TUGAS YANG DIKERJAKAN:
1: Salin tanpa perubahan seluruh bagian artikel tentang nilai tukar rupiah, mulai dari "Luhut Sebut Rupiah" sampai dengan "Perang Tarif Perdagangan.".
2: Tentukan apakah setiap pernyataan berikut sesuai dengan artikel tentang nilai tukar rupiah, lalu jawab ya atau tidak disertai kutipan persis kata-kata artikel yang menjadi penentunya: (a) Luhut Binsar Pandjaitan menilai koreksi nilai tukar rupiah masih wajar; (b) Sarasehan Ekonomi Bersama Presiden Republik Indonesia diselenggarakan pada hari Rabu; (c) koreksi pada rupiah dan pasar saham berlawanan arah dengan negara lain.

TEKS SUMBER:
※ ※ ※
Luhut Sebut Rupiah Tembus 17.000 per US$ dalam Batas Normal, Apa Alasannya?

Agustiyanti
9 April 2025, 13:20
luhut, rupiah
Katadata/Fauza Syahputra
Ketua Dewan Ekonomi Nasional (DEN) Luhut Binsar Pandjaitan menyampaikan paparan pada acara Sarasehan Ekonomi Bersama Presiden Republik Indonesia di Assembly Hall, Menara Mandiri, Jakarta, Selasa (8/4/2025). Acara tersebut membahas mengenai Memperkuat Daya Tahan Ekonomi Indonesia di Tengah Gelombang Perang Tarif Perdagangan.
Button AI SummarizeMembuat ringkasan dengan AI

Ketua Dewan Ekonomi Nasional Luhut Binsar Pandjaitan menilai, koreksi yang terjadi pada nilai tukar rupiah masih dalam kondisi wajar di tengah eskalasi perang tarif Presiden Amerika Serikat Donald Trump. Koreksi pada rupiah dan pasar saham masih sejalan dengan negara lain.
※ ※ ※
CUPLIKAN DATA:
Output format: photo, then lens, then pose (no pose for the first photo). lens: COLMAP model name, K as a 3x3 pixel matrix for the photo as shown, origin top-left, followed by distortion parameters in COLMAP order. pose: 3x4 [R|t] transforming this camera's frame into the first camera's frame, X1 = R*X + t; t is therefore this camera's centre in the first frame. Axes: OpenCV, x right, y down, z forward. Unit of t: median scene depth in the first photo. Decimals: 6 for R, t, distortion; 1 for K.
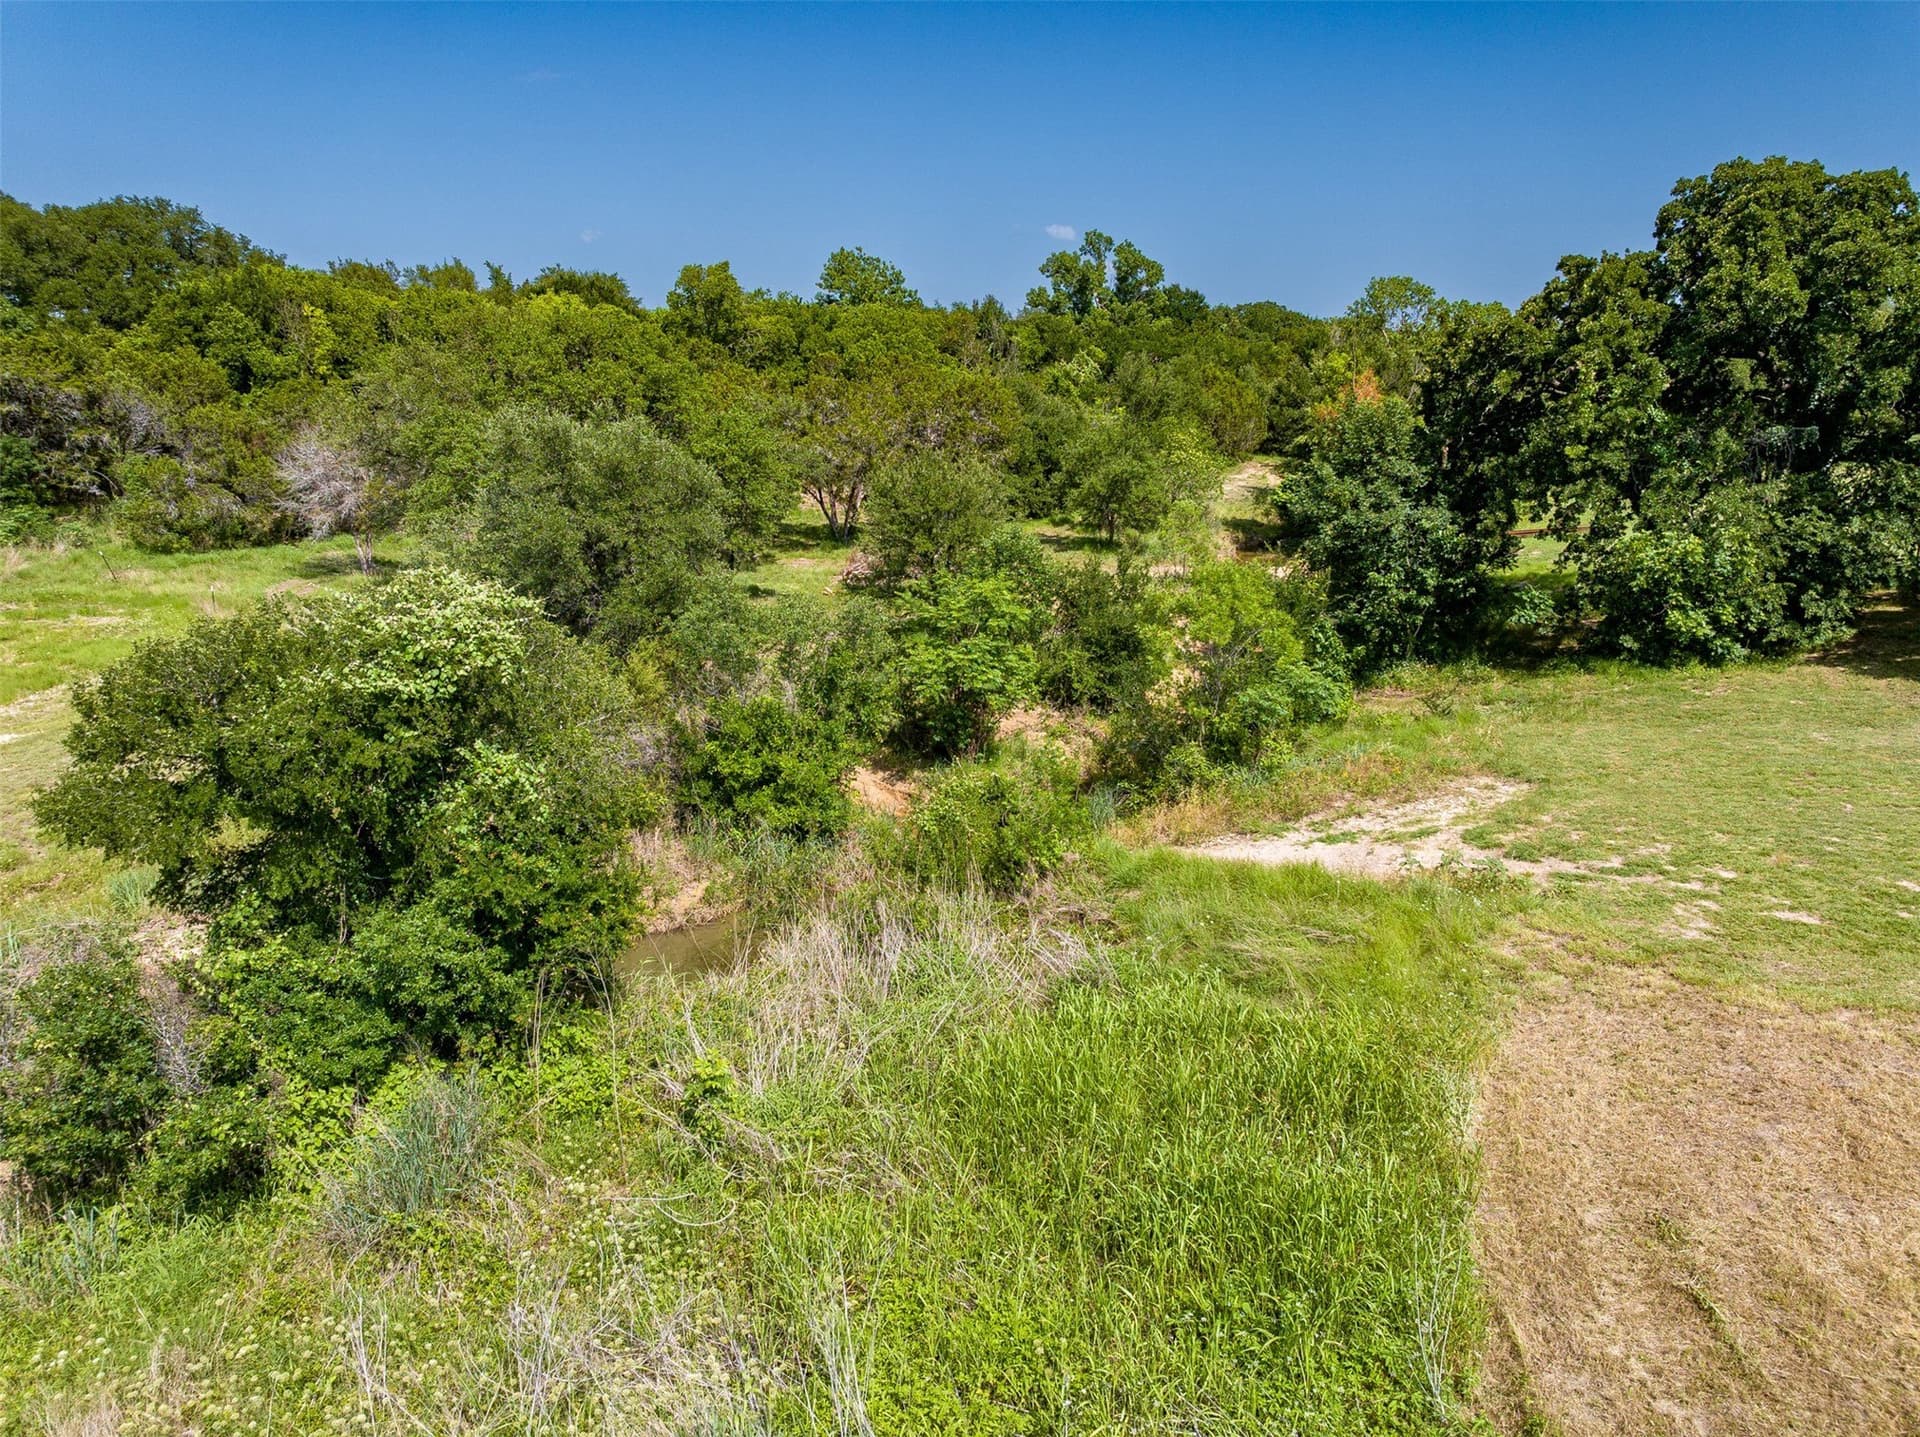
※ ※ ※
JAWABAN TERTULIS:
1:
Luhut Sebut Rupiah Tembus 17.000 per US$ dalam Batas Normal, Apa Alasannya?

Agustiyanti
9 April 2025, 13:20
luhut, rupiah
Katadata/Fauza Syahputra
Ketua Dewan Ekonomi Nasional (DEN) Luhut Binsar Pandjaitan menyampaikan paparan pada acara Sarasehan Ekonomi Bersama Presiden Republik Indonesia di Assembly Hall, Menara Mandiri, Jakarta, Selasa (8/4/2025). Acara tersebut membahas mengenai Memperkuat Daya Tahan Ekonomi Indonesia di Tengah Gelombang Perang Tarif Perdagangan.

2:
(a) Ya: "koreksi yang terjadi pada nilai tukar rupiah masih dalam kondisi wajar".
(b) Tidak: "Selasa (8/4/2025)".
(c) Tidak: "Koreksi pada rupiah dan pasar saham masih sejalan dengan negara lain."